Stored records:
----
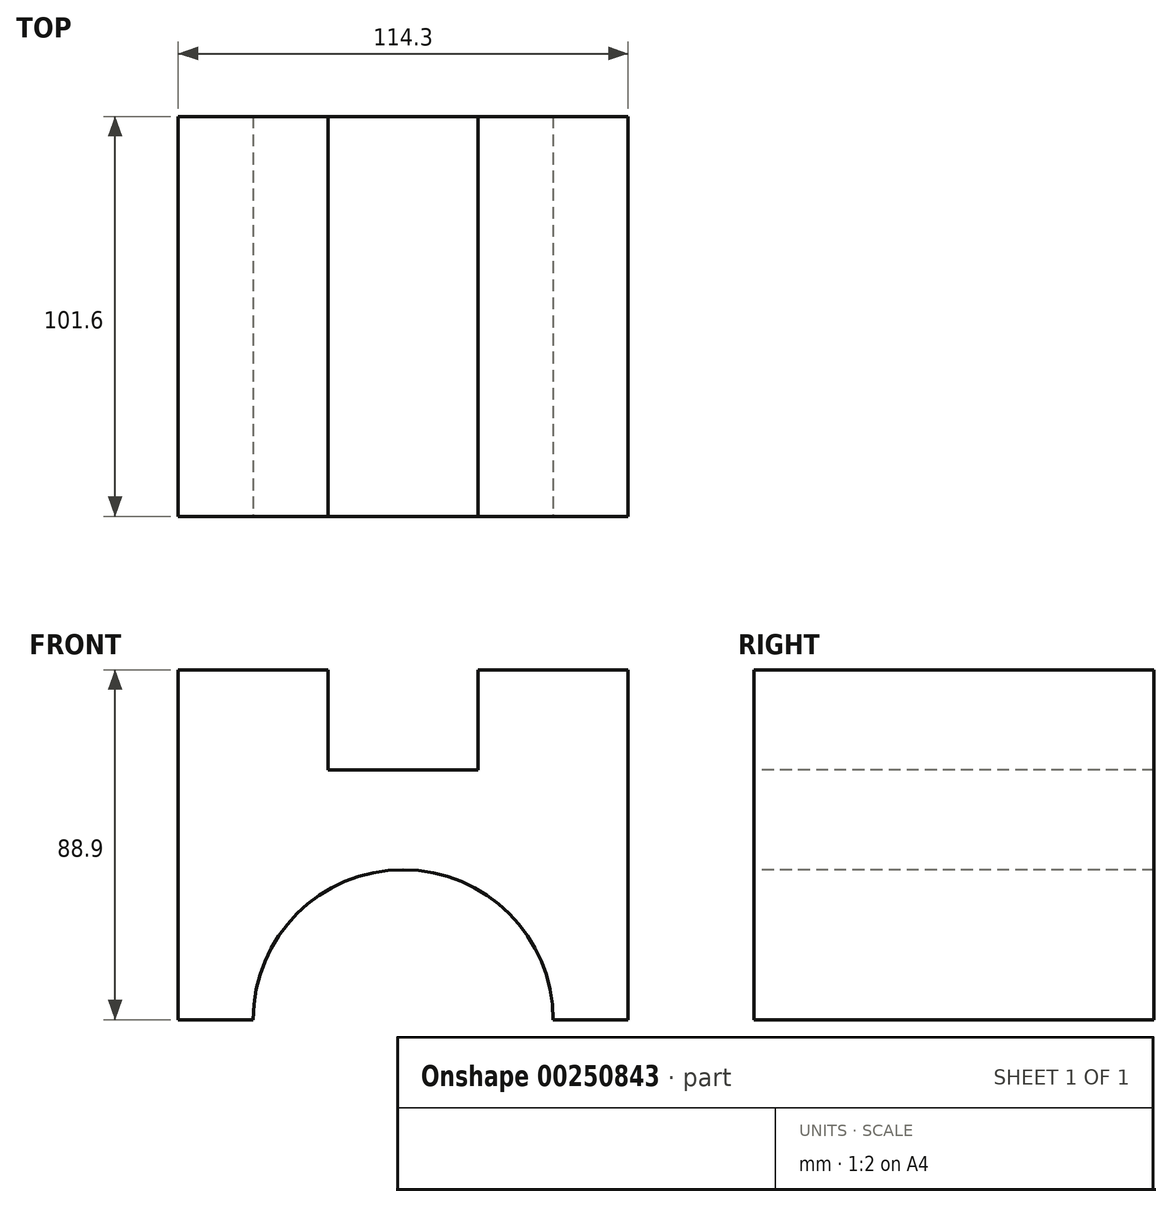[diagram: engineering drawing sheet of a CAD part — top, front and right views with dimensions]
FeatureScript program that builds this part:
annotation { "Feature Type Name" : "Feature", "Feature Type Description" : "" }
export const myFeature = defineFeature(function(context is Context, id is Id, definition is map)
    precondition{}
    {
        {
            var Q0;
            Q0=qCreatedBy(makeId("Top.planeOp"),FACE);
            var sketch = newSketch(context, id + "F0", { "sketchPlane" : qUnion([Q0])});
            skLineSegment(sketch, "E0.bottom", {"start": v(0, 0) * mm, "end": v(114.3, 0) * mm});
            skLineSegment(sketch, "E0.top", {"start": v(0, 101.6) * mm, "end": v(114.3, 101.6) * mm});
            skLineSegment(sketch, "E0.left", {"start": v(0, 0) * mm, "end": v(0, 101.6) * mm});
            skLineSegment(sketch, "E0.right", {"start": v(114.3, 0) * mm, "end": v(114.3, 101.6) * mm});
            skSolve(sketch);
        }
        {
            var Q0;
            Q0=makeQuery(id+"F0.imprint","IMPRINT",FACE,{"disambiguationData":[TD([[makeQuery(id+"F0.imprint","IMPRINT",EDGE,{"derivedFrom":sQuery(id+"F0.wireOp",EDGE,"E0.bottom")}),1.0]])]});
            extrude(context, id + "F1", {"entities" : qUnion([Q0]), "depth" : 63.5 * mm});
        }
        {
            var Q0;
            Q0=makeQuery(id+"F1.opExtrude","CAP_FACE",FACE,{"disambiguationData":[OSD([sQuery(id+"F0.wireOp",EDGE,"E0.bottom"),sQuery(id+"F0.wireOp",EDGE,"E0.top"),sQuery(id+"F0.wireOp",EDGE,"E0.left"),sQuery(id+"F0.wireOp",EDGE,"E0.right")])],"isStart":false});
            var sketch = newSketch(context, id + "F2", { "sketchPlane" : qUnion([Q0])});
            skLineSegment(sketch, "E1.bottom", {"start": v(0, 101.6) * mm, "end": v(38.1, 101.6) * mm});
            skLineSegment(sketch, "E1.top", {"start": v(0, 0) * mm, "end": v(38.1, 0) * mm});
            skLineSegment(sketch, "E1.left", {"start": v(0, 101.6) * mm, "end": v(0, 0) * mm});
            skLineSegment(sketch, "E1.right", {"start": v(38.1, 101.6) * mm, "end": v(38.1, 0) * mm});
            skLineSegment(sketch, "E2.bottom", {"start": v(114.3, 101.6) * mm, "end": v(76.2, 101.6) * mm});
            skLineSegment(sketch, "E2.top", {"start": v(114.3, 0) * mm, "end": v(76.2, 0) * mm});
            skLineSegment(sketch, "E2.left", {"start": v(114.3, 101.6) * mm, "end": v(114.3, 0) * mm});
            skLineSegment(sketch, "E2.right", {"start": v(76.2, 101.6) * mm, "end": v(76.2, 0) * mm});
            skSolve(sketch);
        }
        {
            var Q0;
            Q0=makeQuery(id+"F2.imprint","IMPRINT",FACE,{"disambiguationData":[TD([[makeQuery(id+"F2.imprint","IMPRINT",EDGE,{"derivedFrom":sQuery(id+"F2.wireOp",EDGE,"E1.bottom")}),-1.0]])]});
            var Q1;
            Q1=makeQuery(id+"F2.imprint","IMPRINT",FACE,{"disambiguationData":[TD([[makeQuery(id+"F2.imprint","IMPRINT",EDGE,{"derivedFrom":sQuery(id+"F2.wireOp",EDGE,"E2.bottom")}),-1.0]])]});
            extrude(context, id + "F3", {"entities" : qUnion([Q0, Q1]), "operationType" : NewBodyOperationType.ADD, "depth" : 25.4 * mm});
        }
        {
            var Q0;
            Q0=makeQuery(id+"F3.boolean.opBoolean","MERGE",FACE,{"derivedFrom":[makeQuery(id+"F1.opExtrude","SWEPT_FACE",FACE,{"disambiguationData":[OSD([sQuery(id+"F0.wireOp",EDGE,"E0.bottom")])]}),makeQuery(id+"F3.opExtrude","SWEPT_FACE",FACE,{"disambiguationData":[OSD([sQuery(id+"F2.wireOp",EDGE,"E1.top")])]}),makeQuery(id+"F3.opExtrude","SWEPT_FACE",FACE,{"disambiguationData":[OSD([sQuery(id+"F2.wireOp",EDGE,"E2.top")])]})]});
            var sketch = newSketch(context, id + "F4", { "sketchPlane" : qUnion([Q0])});
            skPoint(sketch, "E3", {"position": v(57.15, 0) * mm});
            skSolve(sketch);
        }
        {
            var Q0;
            Q0=sQuery(id+"F4.wireOp",VERTEX,"E3");
            var Q1;
            Q1=makeQuery(id+"F1.opExtrude","SWEPT_BODY",BODY,{"disambiguationData":[OSD([sQuery(id+"F0.wireOp",EDGE,"E0.bottom"),sQuery(id+"F0.wireOp",EDGE,"E0.top"),sQuery(id+"F0.wireOp",EDGE,"E0.left"),sQuery(id+"F0.wireOp",EDGE,"E0.right")])]});
            hole(context, id + "F5", {"style" : HoleStyle.SIMPLE, "endStyle" : HoleEndStyle.THROUGH, "holeDiameter" : 76.2 * mm, "tappedDepth" : 12.7 * mm, "tapClearance" : 3, "locations" : qUnion([Q0]), "scope" : qUnion([Q1])});
        }
    });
----
**What needs to be done:**
Count the lines in the data above that contain the string "entities". Give only the number.

**Reply:**
2